E’ bastata una barzelletta ad Edward De Bono, per spiegare il meccanismo sui cui si fonda l’ironia, che ha un funzionamento simile alla creatività. Capovolgere gli schemi, guardare il problema dall’esterno e risolverlo tramite il pensiero laterale: il rivoluzionario pensatore ha delineato le fondamenta su cui si basa il pensiero creativo.

Utilizzare la creatività per cambiare il proprio modo di pensare e migliorare le capacità di innovazione, imparare a sfruttare il talento come strumento di innovazione, riuscire a sistematizzare la creatività per poterla applicare in qualunque attività quotidiana, integrare nuove idee in un processo che genera valore continuo: De Bono ha descritto, in occasione dello Special Management Program di HSM, l’essenza della creatività e le sue possibili e infinite applicazioni.

La creatività trova una sua logica solo a posteriori, a priori è invisibile agli occhi, basandosi sulla sovversione di regole logiche.

Ogni idea, sia più o meno valida, contiene in sé una sfida, un challenge. Sono tre i ‘Why?’ a cui occorre dare risposta:

1. L’alternativa - (si sfida l’unicità)
2. Il perché - (si superano le ragioni)
3. I tagli - (si valutano le necessità)

Tramite esercizi, paradossi e provocazioni, il pensatore De Bono ha impartito delle vere e proprie lezioni di creatività: trovare una soluzione creativa implica necessariamente la formulazione di un concetto, senza il quale non ci sarebbero diverse possibilità e contesti di applicazione.
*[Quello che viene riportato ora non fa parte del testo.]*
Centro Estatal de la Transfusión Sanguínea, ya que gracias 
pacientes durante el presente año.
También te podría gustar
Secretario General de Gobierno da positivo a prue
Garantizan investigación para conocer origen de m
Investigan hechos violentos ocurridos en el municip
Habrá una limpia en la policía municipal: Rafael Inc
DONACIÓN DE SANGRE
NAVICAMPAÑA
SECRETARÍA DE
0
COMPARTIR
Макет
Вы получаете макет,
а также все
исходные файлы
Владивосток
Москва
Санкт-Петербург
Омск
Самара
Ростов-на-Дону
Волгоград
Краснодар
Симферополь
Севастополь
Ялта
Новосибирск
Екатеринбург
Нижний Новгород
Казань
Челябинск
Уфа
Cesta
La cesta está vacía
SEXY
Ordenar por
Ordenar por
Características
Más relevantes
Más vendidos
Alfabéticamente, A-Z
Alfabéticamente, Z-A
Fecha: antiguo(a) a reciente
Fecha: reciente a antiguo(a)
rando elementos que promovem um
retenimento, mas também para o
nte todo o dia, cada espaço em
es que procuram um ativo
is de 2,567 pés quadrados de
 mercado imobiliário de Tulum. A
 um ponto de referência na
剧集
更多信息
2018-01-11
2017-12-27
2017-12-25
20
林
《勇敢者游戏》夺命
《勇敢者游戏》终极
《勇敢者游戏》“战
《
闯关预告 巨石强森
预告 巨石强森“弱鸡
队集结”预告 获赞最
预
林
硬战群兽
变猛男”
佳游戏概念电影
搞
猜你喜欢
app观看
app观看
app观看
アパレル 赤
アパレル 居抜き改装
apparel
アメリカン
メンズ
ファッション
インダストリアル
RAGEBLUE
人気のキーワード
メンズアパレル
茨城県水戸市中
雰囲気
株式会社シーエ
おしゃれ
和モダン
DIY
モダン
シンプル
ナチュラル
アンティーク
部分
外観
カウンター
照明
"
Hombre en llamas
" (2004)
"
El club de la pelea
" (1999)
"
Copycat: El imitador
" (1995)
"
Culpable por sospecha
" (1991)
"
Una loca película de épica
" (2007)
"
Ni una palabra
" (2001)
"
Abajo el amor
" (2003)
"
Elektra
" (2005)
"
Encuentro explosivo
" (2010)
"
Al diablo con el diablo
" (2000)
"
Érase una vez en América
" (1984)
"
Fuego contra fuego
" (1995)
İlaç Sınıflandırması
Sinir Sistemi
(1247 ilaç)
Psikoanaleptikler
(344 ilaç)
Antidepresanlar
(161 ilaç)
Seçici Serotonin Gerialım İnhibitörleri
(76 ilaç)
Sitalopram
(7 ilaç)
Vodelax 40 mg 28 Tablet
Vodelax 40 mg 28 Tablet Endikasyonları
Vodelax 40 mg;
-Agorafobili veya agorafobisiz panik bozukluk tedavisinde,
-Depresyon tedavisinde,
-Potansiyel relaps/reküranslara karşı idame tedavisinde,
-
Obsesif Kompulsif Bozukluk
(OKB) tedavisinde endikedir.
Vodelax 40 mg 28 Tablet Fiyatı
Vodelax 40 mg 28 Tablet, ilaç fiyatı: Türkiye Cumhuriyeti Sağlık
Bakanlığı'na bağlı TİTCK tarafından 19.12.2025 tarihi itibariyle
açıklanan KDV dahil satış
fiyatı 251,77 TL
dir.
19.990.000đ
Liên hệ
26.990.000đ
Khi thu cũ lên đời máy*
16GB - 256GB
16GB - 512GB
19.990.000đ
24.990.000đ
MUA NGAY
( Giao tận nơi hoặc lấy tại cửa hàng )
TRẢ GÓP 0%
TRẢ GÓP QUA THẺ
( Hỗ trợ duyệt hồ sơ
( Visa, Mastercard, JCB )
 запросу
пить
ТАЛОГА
Un esempio: a chi gli aveva chiesto di trovare una soluzione alle soste troppo lunghe delle automobili, senza il ricorso ai parchimetri (troppo costosi anche da installare), De Bono ha proposto di far sostare liberamente e gratuitamente le vetture, a patto di far lasciare agli automobilisti sempre le luci accese. Inutile dire che sarà premura del conducente spostare la macchina il prima possibile, aiutando a risolvere senza sforzi e costi aggiuntivi il problema!